- _WHAT IS EXPECTED_
Give the data again in full, without pictures.

(Data excerpts)
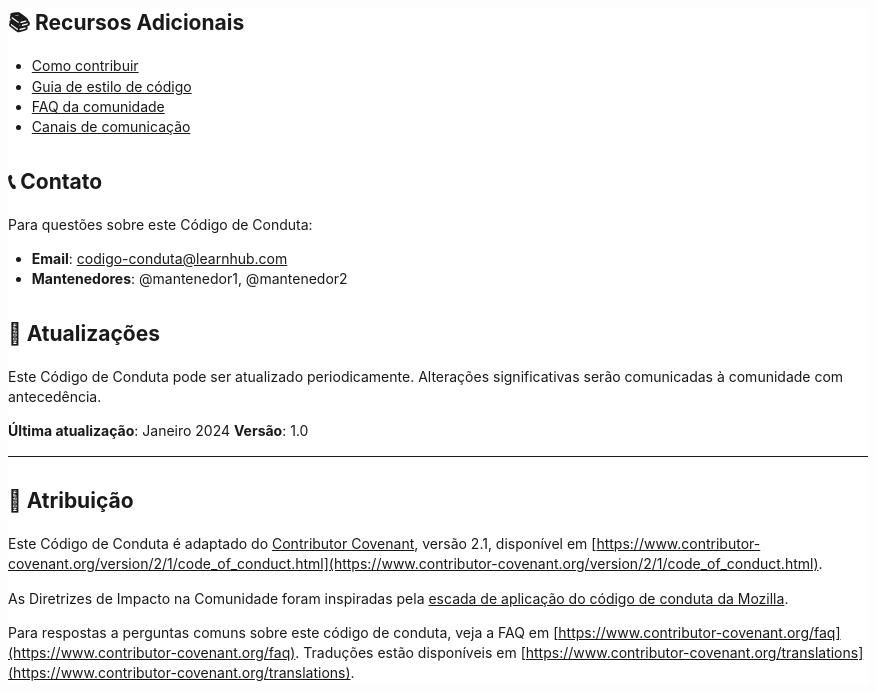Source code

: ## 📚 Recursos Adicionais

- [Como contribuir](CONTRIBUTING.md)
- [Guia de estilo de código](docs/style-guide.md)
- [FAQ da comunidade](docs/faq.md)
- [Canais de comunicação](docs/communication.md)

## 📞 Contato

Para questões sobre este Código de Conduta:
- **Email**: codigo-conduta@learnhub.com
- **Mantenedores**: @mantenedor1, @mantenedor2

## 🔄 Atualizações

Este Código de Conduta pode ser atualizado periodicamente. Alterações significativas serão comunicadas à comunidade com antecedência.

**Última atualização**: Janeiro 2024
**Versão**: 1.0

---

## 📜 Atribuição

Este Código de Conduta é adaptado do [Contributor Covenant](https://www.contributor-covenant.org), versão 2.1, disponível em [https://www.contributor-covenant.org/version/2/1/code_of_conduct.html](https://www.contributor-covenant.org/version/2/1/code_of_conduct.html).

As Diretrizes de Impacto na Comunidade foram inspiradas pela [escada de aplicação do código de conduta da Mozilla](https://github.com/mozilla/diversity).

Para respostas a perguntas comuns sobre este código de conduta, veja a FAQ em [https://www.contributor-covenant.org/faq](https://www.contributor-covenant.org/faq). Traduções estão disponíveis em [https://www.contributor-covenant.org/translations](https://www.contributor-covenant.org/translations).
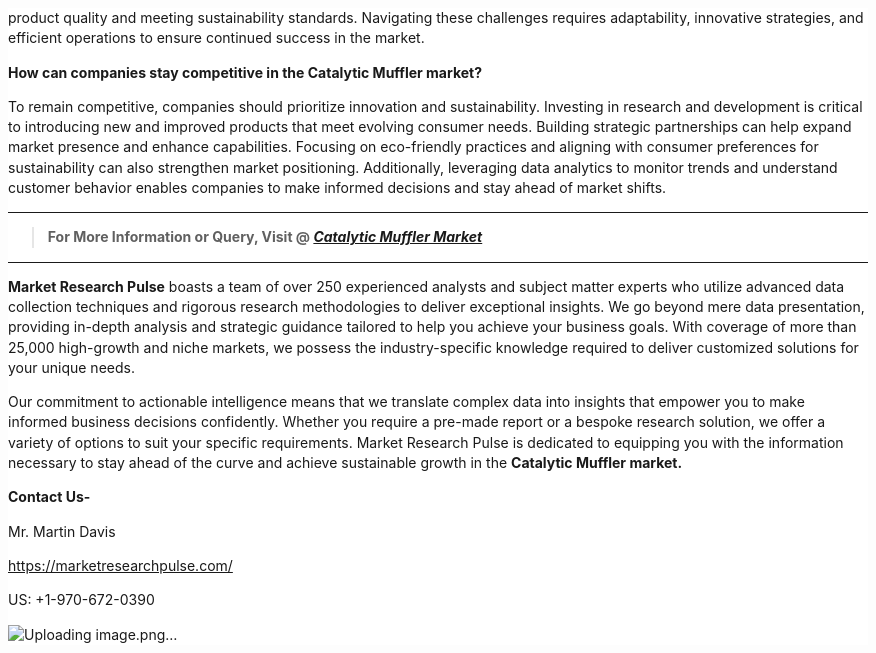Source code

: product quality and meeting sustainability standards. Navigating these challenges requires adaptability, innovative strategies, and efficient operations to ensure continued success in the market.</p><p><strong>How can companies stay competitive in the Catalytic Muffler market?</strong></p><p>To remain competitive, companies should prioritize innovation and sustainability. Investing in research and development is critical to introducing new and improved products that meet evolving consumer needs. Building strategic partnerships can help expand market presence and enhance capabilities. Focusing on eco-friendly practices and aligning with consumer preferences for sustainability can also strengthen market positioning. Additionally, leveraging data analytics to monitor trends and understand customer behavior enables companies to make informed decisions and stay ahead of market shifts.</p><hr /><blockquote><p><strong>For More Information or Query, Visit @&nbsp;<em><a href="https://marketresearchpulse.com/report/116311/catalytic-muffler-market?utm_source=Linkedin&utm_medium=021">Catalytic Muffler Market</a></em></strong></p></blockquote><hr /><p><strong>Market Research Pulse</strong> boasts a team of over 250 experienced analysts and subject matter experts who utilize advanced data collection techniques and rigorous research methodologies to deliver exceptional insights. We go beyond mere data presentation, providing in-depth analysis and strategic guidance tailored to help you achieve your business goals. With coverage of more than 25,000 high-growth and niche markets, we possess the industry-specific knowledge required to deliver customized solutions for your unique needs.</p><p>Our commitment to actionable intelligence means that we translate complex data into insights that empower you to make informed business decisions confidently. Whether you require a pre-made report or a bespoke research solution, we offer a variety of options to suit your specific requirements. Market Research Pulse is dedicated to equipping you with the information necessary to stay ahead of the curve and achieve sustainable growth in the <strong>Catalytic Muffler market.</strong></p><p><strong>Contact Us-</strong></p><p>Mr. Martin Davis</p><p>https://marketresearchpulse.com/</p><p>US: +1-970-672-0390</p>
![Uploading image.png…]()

- _REPLY_
Source code

: ## 📚 Recursos Adicionais

- [Como contribuir](CONTRIBUTING.md)
- [Guia de estilo de código](docs/style-guide.md)
- [FAQ da comunidade](docs/faq.md)
- [Canais de comunicação](docs/communication.md)

## 📞 Contato

Para questões sobre este Código de Conduta:
- **Email**: codigo-conduta@learnhub.com
- **Mantenedores**: @mantenedor1, @mantenedor2

## 🔄 Atualizações

Este Código de Conduta pode ser atualizado periodicamente. Alterações significativas serão comunicadas à comunidade com antecedência.

**Última atualização**: Janeiro 2024
**Versão**: 1.0

---

## 📜 Atribuição

Este Código de Conduta é adaptado do [Contributor Covenant](https://www.contributor-covenant.org), versão 2.1, disponível em [https://www.contributor-covenant.org/version/2/1/code_of_conduct.html](https://www.contributor-covenant.org/version/2/1/code_of_conduct.html).

As Diretrizes de Impacto na Comunidade foram inspiradas pela [escada de aplicação do código de conduta da Mozilla](https://github.com/mozilla/diversity).

Para respostas a perguntas comuns sobre este código de conduta, veja a FAQ em [https://www.contributor-covenant.org/faq](https://www.contributor-covenant.org/faq). Traduções estão disponíveis em [https://www.contributor-covenant.org/translations](https://www.contributor-covenant.org/translations).
Source code

: product quality and meeting sustainability standards. Navigating these challenges requires adaptability, innovative strategies, and efficient operations to ensure continued success in the market.</p><p><strong>How can companies stay competitive in the Catalytic Muffler market?</strong></p><p>To remain competitive, companies should prioritize innovation and sustainability. Investing in research and development is critical to introducing new and improved products that meet evolving consumer needs. Building strategic partnerships can help expand market presence and enhance capabilities. Focusing on eco-friendly practices and aligning with consumer preferences for sustainability can also strengthen market positioning. Additionally, leveraging data analytics to monitor trends and understand customer behavior enables companies to make informed decisions and stay ahead of market shifts.</p><hr /><blockquote><p><strong>For More Information or Query, Visit @&nbsp;<em><a href="https://marketresearchpulse.com/report/116311/catalytic-muffler-market?utm_source=Linkedin&utm_medium=021">Catalytic Muffler Market</a></em></strong></p></blockquote><hr /><p><strong>Market Research Pulse</strong> boasts a team of over 250 experienced analysts and subject matter experts who utilize advanced data collection techniques and rigorous research methodologies to deliver exceptional insights. We go beyond mere data presentation, providing in-depth analysis and strategic guidance tailored to help you achieve your business goals. With coverage of more than 25,000 high-growth and niche markets, we possess the industry-specific knowledge required to deliver customized solutions for your unique needs.</p><p>Our commitment to actionable intelligence means that we translate complex data into insights that empower you to make informed business decisions confidently. Whether you require a pre-made report or a bespoke research solution, we offer a variety of options to suit your specific requirements. Market Research Pulse is dedicated to equipping you with the information necessary to stay ahead of the curve and achieve sustainable growth in the <strong>Catalytic Muffler market.</strong></p><p><strong>Contact Us-</strong></p><p>Mr. Martin Davis</p><p>https://marketresearchpulse.com/</p><p>US: +1-970-672-0390</p>
![Uploading image.png…]()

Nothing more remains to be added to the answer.